The temperature \(\tau\) controls how closely the smooth version matches the discrete original:

  • \(\tau \to 0\): Recovers exact discrete behavior (but gradients vanish)
  • \(\tau \to \infty\): Fully smooth (strong gradients, but output is blurred)
  • \(\tau \approx 1\): Practical sweet spot for training

What This Enables¤

Learned Parameters¤

Instead of fixed scoring matrices (BLOSUM62), gap penalties (hand-tuned), or quality thresholds (Phred 20 by convention), DiffBio makes these parameters learnable. Gradients from a downstream loss update upstream operator parameters through the chain.

Joint Optimization¤

A loss defined at the end of a pipeline produces gradients for every operator in the chain. Alignment parameters, imputation diffusion times, clustering temperatures, and annotation heads all update together to minimize one objective.

End-to-End Training¤

Combine biological priors (operator structure) with data-driven adaptation (gradient descent). The operator architecture encodes domain knowledge — what a pileup is, how Smith-Waterman works — while the parameters adapt to the specific dataset.


Trade-Offs¤

Accuracy vs Trainability¤

Low temperature gives accurate discrete approximations but poor gradients. High temperature gives smooth gradients but blurred outputs. The standard practice is temperature annealing: start warm and cool over training.

Computational Cost¤

Differentiable operators maintain intermediate values for backpropagation, increasing memory usage relative to their discrete counterparts. DiffBio mitigates this through:

  • JAX's XLA compilation for fused, efficient operations
  • GPU acceleration for parallel computation
  • Scan-based DP implementations that avoid materializing full matrices

Biological Validity¤

A core concern: do smooth approximations produce biologically meaningful results?
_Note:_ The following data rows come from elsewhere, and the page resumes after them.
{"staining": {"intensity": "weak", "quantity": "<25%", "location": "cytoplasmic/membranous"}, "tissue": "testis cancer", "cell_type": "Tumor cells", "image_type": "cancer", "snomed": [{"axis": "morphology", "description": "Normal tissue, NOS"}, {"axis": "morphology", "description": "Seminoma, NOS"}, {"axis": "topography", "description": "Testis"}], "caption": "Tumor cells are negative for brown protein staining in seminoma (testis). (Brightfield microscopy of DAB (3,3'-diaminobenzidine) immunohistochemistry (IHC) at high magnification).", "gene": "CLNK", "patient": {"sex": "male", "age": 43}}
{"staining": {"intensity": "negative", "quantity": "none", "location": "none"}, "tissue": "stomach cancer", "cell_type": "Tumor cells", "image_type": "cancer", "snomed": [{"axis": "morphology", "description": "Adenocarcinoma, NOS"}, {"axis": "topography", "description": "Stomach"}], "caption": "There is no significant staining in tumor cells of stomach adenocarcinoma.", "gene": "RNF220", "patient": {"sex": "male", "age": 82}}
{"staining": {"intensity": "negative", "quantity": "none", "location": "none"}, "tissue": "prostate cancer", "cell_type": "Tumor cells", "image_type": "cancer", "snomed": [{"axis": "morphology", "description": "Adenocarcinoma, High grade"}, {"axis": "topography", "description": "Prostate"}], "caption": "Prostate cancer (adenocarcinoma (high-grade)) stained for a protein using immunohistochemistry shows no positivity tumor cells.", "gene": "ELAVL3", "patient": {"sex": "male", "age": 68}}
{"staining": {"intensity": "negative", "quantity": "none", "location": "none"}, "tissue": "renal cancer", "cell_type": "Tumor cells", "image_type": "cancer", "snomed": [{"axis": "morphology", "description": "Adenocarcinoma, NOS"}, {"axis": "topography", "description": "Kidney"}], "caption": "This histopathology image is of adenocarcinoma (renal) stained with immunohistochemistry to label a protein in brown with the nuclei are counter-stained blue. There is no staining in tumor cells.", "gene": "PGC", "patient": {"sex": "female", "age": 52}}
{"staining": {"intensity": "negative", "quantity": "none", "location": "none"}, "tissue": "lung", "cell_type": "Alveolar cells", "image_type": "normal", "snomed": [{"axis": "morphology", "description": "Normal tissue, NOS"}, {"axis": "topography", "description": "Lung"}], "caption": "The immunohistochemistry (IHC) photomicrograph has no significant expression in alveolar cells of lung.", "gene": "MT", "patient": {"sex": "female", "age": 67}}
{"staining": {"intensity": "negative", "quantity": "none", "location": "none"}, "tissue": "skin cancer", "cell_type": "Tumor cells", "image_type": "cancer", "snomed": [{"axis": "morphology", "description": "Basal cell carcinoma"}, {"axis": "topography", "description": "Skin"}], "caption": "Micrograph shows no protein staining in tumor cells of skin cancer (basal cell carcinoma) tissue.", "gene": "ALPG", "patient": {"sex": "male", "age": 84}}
Three validation strategies:

  1. Temperature annealing — as \(\tau \to 0\), outputs converge to traditional algorithms
  2. Post-hoc discretization — train with soft outputs, evaluate with hard decisions
  3. Calibrax metrics — measure biological quality (ARI, silhouette, batch mixing) directly on soft outputs

Where It Applies in DiffBio¤

Domain Traditional Tools DiffBio Operators What Becomes Learnable
Alignment BWA, Bowtie SmoothSmithWaterman, ProfileHMM Scoring matrix, gap penalties
Pileup samtools DifferentiablePileup Quality weighting
Variant Calling GATK, DeepVariant VariantClassifier, CNVSegmentation Classification boundaries
Single-Cell QC CellBender, Scrublet AmbientRemoval, DoubletScorer Contamination model, doublet threshold
Normalization scVI VAENormalizer Encoder/decoder, dispersion
Clustering Leiden, k-means SoftKMeansClustering Centroids, assignments
Batch Correction Harmony, scANVI Harmony, MMD, WGAN Correction model
Trajectory Palantir, Monocle Pseudotime, FateProbability Diffusion components
Spatial STAGATE, PASTE SpatialDomain, PASTEAlignment Graph attention, transport plan

Every operator in the table follows the same apply() contract and supports jax.grad and jax.jit. See Operators for usage.


Further Reading¤

References¤

  1. Petti et al. "End-to-end learning of multiple sequence alignments with differentiable Smith-Waterman." Bioinformatics 39(1), 2023.
  2. Mensch & Blondel. "Differentiable Dynamic Programming for Structured Prediction and Attention." ICML, 2018.